(PAGE TEXT):
# # # # #
Featured Waypoint: Native Stone Scenic Byway

 

Alan Bauman, Photo of wild purple flower
Photo by Alan Bauman, Kansas Chapter, purple wild flower in Flint Hills

BY ALAN BAUMAN, Chapter Executive Committee

Soon the prairie will be ablaze with wildflowers.

I took photographs on a day trip from Kansas City in April of 2021.  Then, as now, I was fatigued from the dual lockdown of Covid and Arctic temperatures.  It was an ideal time to explore the Kansas prairie. The Sierra Club emphasis on the Greater Outdoors resonates with me.

April is a perfect month for a visit to the Native Stone Scenic Byway in the Kansas Flint Hills.  Limestone is the bedrock on which much of Kansas rests.  This scenic tour highlights both the natural wonder of rock formations and the amazing craftwork of masons who built the small towns and communities with native stone.
# # # # #
(PROBLEM DESCRIPTION):
Answer these questions using the article on the Native Stone Scenic Byway.
1. In what month and year did the writer take the photographs?
2. According to the caption, where was the purple wild flower photographed?
3. What rock is named as the bedrock under much of Kansas?

(RECORD EXCERPTS):
# # # # #
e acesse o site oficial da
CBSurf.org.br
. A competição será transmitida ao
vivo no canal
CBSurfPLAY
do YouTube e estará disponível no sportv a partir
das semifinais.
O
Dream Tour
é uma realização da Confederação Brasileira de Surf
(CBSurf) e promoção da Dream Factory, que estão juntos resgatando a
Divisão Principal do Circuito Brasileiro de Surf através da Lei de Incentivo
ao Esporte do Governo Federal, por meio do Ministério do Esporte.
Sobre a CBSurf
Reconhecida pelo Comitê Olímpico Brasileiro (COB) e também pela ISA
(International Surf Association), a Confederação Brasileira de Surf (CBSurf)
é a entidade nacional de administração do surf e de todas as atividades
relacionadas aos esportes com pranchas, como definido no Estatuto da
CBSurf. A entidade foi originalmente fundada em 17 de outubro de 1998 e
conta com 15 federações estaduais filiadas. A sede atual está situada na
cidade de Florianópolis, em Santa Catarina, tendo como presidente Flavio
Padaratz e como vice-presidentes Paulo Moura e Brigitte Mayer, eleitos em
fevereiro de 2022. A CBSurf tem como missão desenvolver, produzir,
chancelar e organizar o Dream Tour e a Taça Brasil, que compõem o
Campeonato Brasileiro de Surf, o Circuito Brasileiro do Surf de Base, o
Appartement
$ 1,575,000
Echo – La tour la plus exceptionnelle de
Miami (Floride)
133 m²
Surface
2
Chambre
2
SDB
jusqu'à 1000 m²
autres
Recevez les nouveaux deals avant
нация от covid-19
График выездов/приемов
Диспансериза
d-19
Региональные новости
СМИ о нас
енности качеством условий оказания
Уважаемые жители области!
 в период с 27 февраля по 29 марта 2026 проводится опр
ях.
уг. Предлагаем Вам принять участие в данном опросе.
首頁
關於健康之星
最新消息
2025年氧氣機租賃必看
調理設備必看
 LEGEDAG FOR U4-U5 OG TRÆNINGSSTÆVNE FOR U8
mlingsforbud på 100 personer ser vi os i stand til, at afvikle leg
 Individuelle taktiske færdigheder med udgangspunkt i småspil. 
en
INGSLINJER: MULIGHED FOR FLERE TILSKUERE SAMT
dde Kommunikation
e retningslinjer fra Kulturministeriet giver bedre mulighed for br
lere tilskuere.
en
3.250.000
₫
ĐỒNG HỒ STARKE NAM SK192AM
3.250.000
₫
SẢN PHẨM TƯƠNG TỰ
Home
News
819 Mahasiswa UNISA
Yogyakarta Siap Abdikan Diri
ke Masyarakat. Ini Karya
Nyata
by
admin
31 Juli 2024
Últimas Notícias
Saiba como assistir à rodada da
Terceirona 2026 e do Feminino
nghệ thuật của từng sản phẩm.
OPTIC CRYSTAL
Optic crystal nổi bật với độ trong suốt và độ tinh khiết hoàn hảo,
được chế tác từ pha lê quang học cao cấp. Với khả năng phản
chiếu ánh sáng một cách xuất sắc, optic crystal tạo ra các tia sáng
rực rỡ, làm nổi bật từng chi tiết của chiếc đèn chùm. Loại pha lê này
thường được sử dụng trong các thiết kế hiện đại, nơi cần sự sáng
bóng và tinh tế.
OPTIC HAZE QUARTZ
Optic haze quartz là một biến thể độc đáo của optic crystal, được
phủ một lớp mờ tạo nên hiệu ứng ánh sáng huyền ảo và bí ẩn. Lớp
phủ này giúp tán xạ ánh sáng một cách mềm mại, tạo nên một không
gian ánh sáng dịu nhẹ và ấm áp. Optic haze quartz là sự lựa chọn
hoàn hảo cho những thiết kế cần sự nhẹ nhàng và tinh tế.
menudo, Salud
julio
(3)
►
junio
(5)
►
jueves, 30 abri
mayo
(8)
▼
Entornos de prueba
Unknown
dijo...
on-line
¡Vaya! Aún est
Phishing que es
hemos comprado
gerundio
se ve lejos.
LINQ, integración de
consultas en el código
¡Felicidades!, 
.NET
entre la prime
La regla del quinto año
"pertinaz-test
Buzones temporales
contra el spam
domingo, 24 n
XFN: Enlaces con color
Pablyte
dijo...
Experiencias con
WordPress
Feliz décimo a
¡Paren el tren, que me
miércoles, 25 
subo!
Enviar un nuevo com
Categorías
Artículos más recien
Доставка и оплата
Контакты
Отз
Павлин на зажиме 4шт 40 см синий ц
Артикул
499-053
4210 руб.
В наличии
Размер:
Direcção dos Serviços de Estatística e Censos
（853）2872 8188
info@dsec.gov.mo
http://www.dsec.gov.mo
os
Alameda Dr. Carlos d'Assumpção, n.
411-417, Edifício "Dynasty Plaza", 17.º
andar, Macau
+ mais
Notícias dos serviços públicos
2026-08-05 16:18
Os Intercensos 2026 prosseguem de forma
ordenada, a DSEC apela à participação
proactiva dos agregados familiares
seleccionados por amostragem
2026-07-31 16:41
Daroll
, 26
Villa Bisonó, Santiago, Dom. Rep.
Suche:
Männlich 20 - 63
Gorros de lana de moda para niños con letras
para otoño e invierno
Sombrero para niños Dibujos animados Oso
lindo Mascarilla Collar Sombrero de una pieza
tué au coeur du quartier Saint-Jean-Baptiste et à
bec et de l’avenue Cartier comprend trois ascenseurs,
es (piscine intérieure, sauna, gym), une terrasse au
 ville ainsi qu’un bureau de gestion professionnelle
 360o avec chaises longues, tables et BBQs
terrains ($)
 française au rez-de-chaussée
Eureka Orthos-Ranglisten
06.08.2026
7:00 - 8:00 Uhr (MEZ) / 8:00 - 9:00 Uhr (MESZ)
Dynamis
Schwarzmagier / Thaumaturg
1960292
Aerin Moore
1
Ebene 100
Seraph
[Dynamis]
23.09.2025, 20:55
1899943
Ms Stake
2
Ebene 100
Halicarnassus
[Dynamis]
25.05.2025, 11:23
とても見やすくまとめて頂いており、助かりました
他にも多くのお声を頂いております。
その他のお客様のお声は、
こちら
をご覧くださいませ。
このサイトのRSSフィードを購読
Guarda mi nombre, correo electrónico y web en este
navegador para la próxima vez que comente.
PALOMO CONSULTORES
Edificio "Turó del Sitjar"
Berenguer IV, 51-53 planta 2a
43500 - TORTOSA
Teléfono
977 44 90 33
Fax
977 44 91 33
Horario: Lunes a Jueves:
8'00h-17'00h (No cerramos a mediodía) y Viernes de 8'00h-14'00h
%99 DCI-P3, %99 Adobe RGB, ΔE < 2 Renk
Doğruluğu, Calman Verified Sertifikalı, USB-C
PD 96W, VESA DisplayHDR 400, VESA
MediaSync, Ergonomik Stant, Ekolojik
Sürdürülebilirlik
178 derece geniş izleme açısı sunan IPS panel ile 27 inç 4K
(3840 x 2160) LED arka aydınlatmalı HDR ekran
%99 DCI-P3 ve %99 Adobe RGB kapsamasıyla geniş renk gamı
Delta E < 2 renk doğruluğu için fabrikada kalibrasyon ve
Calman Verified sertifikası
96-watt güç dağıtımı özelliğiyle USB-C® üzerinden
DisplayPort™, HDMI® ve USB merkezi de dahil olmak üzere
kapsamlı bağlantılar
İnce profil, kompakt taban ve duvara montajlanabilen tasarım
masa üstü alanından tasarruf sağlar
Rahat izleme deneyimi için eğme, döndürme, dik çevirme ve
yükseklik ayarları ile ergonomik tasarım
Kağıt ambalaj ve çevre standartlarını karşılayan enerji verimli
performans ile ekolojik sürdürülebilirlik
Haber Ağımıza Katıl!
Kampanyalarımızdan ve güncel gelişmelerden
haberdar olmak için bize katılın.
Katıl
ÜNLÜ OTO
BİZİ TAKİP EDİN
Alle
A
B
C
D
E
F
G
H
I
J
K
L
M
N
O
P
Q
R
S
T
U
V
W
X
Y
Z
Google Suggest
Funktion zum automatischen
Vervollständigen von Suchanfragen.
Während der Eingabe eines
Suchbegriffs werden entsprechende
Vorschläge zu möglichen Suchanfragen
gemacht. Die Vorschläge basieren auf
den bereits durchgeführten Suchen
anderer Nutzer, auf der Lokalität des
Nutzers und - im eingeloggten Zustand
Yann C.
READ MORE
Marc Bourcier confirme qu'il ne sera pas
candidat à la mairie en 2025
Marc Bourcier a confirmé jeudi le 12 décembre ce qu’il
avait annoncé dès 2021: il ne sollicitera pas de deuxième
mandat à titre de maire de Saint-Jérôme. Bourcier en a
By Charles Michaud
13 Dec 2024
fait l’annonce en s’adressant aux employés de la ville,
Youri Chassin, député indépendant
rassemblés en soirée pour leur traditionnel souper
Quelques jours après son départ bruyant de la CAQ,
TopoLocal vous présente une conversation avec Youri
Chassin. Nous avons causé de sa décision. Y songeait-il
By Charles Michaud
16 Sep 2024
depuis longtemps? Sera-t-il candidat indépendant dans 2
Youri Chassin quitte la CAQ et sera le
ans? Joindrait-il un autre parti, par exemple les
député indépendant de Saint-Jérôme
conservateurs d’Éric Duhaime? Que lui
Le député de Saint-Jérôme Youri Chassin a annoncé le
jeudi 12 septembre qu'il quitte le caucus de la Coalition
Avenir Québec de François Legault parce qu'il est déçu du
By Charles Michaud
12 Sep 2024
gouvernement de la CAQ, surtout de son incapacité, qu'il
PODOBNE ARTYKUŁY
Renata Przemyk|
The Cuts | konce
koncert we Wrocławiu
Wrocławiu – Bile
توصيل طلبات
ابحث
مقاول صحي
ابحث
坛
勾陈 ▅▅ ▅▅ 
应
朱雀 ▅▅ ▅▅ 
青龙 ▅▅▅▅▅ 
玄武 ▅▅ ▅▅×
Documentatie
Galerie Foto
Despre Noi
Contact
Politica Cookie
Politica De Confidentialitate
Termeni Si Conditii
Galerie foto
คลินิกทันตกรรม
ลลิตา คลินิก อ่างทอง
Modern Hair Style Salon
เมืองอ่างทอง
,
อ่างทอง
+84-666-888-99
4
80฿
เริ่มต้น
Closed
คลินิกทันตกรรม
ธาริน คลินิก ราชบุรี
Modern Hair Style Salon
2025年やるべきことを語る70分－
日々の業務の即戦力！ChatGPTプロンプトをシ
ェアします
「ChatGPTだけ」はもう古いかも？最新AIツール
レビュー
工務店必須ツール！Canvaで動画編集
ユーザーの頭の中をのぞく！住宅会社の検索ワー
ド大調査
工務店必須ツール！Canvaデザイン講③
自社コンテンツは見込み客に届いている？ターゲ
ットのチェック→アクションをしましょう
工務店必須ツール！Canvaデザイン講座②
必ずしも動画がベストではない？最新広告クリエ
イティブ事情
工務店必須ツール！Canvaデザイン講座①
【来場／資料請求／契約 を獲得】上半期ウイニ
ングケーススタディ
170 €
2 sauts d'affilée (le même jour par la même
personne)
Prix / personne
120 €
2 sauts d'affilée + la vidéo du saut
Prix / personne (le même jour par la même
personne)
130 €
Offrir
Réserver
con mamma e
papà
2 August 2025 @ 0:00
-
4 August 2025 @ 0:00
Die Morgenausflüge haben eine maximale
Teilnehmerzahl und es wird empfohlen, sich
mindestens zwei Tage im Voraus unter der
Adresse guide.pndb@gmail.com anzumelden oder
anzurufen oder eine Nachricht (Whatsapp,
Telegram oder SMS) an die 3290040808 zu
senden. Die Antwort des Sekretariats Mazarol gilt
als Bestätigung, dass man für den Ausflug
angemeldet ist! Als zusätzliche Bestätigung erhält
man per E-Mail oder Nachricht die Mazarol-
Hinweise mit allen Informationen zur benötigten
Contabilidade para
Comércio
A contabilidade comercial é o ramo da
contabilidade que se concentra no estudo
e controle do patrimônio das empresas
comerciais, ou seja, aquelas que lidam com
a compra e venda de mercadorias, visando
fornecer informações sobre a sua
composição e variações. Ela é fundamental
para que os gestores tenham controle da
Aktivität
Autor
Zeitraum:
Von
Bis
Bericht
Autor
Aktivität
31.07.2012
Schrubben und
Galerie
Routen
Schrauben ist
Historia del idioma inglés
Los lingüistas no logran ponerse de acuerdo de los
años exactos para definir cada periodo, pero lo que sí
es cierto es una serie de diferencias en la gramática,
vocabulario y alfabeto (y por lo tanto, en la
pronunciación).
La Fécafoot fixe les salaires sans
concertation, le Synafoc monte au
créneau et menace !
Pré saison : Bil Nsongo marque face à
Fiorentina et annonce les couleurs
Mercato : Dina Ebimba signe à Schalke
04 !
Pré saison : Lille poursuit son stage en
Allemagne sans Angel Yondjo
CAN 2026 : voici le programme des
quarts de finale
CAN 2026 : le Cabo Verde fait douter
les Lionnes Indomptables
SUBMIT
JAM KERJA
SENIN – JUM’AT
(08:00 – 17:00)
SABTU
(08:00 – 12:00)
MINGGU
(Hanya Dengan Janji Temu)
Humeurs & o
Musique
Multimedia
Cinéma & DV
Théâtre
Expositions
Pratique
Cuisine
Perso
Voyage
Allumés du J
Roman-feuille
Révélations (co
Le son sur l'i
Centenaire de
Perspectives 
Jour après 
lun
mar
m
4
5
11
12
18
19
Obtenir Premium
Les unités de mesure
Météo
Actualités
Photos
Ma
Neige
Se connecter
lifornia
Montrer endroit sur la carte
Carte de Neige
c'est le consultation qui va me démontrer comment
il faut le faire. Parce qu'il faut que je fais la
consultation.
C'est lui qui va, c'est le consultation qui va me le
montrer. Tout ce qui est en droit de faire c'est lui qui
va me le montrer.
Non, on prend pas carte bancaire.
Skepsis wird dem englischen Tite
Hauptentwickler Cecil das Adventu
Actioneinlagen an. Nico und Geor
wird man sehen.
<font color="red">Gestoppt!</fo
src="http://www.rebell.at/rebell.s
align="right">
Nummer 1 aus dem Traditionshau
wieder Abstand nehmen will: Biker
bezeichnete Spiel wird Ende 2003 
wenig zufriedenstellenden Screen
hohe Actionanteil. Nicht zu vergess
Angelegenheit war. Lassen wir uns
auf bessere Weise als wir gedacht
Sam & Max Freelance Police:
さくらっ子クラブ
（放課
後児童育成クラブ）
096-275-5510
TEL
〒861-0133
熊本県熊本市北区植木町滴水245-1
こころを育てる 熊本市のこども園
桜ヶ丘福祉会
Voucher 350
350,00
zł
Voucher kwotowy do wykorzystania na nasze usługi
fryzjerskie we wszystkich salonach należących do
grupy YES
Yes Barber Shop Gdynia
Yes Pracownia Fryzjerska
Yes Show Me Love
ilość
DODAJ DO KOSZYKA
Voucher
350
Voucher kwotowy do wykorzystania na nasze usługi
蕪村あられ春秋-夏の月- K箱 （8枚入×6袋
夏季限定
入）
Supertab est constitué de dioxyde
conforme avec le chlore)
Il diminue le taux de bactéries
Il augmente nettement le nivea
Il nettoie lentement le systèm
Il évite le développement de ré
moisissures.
# # # # #
(RESPONSE TO THE TASK):
1. April 2021.
2. In the Flint Hills.
3. Limestone.